Problems to solve
**1)** In the entry about drinking, how much of the bottle of wine did the writer end up drinking?
**2)** Print the passage of the entry about drinking between "Tonight, I made" and "to pass out.", inclusive.
**3)** Carry on the entry about drinking, picking up after its last sentence.

Page text
== Segment start ==

Tonight, I made an irresponsible decision to drink for the wrong reasons. I've been feeling stressed over stuff that's been going on in my life, to where I felt like a glass of wine would be perfect to take the edge off. That one glass of wine easily turned into drinking 3/4 of a bottle. I'm not talking a "bottle for one" type bottle. I'm talking a bottle for a party type bottle. My alcohol intake has increased over the past few months, and my want for it has definitely been on the upswing. I used to hardly drink, but I have let the problems in my life consume me to where I felt the need to drink to make me feel better. So where does that put me now? That puts me in an alcoholic stupor, to where I don't remember half of what happened tonight and caused me to pass out. 



Waking up, all I could think was to make myself throw up to get rid of the alcohol. So now, I'm throwing up in my boyfriends bathroom, embarrassed, and hating myself. How could I let myself lose control like that? How could I let myself fall victim to relying on a  substance to make myself feel better?? That's not a responsible decision. That's not what adults do. I can't expect myself to be a role model to others if I let myself easily succumb to the contents of a bottle for temporary relief. Sure, I know a lot of you are thinking,  "So what? That's just one mistake." But, one mistake is all it takes. One mistake, and I can lose myself and all that I stand for. One mistake, and I can lose all of the people I love.  I can't allow that to happen. I can't allow myself to lose who I am. I just can't.

== Segment end ==

(Dataset entries)
== Segment start ==

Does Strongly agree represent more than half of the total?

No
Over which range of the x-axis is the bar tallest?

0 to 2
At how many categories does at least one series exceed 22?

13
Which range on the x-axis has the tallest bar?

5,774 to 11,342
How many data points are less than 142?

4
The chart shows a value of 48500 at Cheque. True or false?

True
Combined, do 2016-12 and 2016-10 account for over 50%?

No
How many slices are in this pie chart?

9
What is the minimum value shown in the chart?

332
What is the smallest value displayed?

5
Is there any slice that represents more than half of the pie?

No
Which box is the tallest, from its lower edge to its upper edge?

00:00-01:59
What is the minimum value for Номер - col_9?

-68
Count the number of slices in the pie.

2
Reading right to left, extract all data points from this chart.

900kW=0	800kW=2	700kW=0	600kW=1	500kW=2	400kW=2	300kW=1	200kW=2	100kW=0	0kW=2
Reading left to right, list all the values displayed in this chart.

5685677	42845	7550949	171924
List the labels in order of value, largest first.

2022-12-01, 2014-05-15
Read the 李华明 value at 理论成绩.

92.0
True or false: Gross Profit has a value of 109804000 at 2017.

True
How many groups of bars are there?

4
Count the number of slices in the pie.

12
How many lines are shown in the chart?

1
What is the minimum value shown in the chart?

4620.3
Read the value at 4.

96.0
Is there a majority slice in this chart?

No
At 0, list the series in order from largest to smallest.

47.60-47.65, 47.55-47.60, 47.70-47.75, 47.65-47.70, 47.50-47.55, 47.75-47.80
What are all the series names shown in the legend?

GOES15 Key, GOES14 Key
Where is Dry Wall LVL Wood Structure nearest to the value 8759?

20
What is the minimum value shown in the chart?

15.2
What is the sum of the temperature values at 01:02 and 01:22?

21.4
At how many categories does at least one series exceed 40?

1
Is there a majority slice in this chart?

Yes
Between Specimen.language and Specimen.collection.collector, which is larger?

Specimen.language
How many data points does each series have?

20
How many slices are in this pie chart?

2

== Segment end ==

Outputs by task
**1)** Three quarters of the bottle.

**2)**
Tonight, I made an irresponsible decision to drink for the wrong reasons. I've been feeling stressed over stuff that's been going on in my life, to where I felt like a glass of wine would be perfect to take the edge off. That one glass of wine easily turned into drinking 3/4 of a bottle. I'm not talking a "bottle for one" type bottle. I'm talking a bottle for a party type bottle. My alcohol intake has increased over the past few months, and my want for it has definitely been on the upswing. I used to hardly drink, but I have let the problems in my life consume me to where I felt the need to drink to make me feel better. So where does that put me now? That puts me in an alcoholic stupor, to where I don't remember half of what happened tonight and caused me to pass out.

**3)**
So here's my bounce back: I quit. I quit drinking alcohol. I realize its way too easy to fall into that pit of destruction. I realize that I'm not ready to handle the responsibilities alcohol comes with. It's a scary situation to put myself into, and I never want to be like that again. I understand that it seems to be a rash decision after one bad experience, but I know in my heart that it's something that I need to do. I never want to have that feeling of craving a substance to make myself feel better. I don't want to "numb myself out" by turning to unhealthy vices. So I promise to who ever that is reading this, until I feel I am ready to handle the responsibilities of alcohol, I won't be drinking again. So bartender, pass me my Shirley Temple please and cheers to responsibility.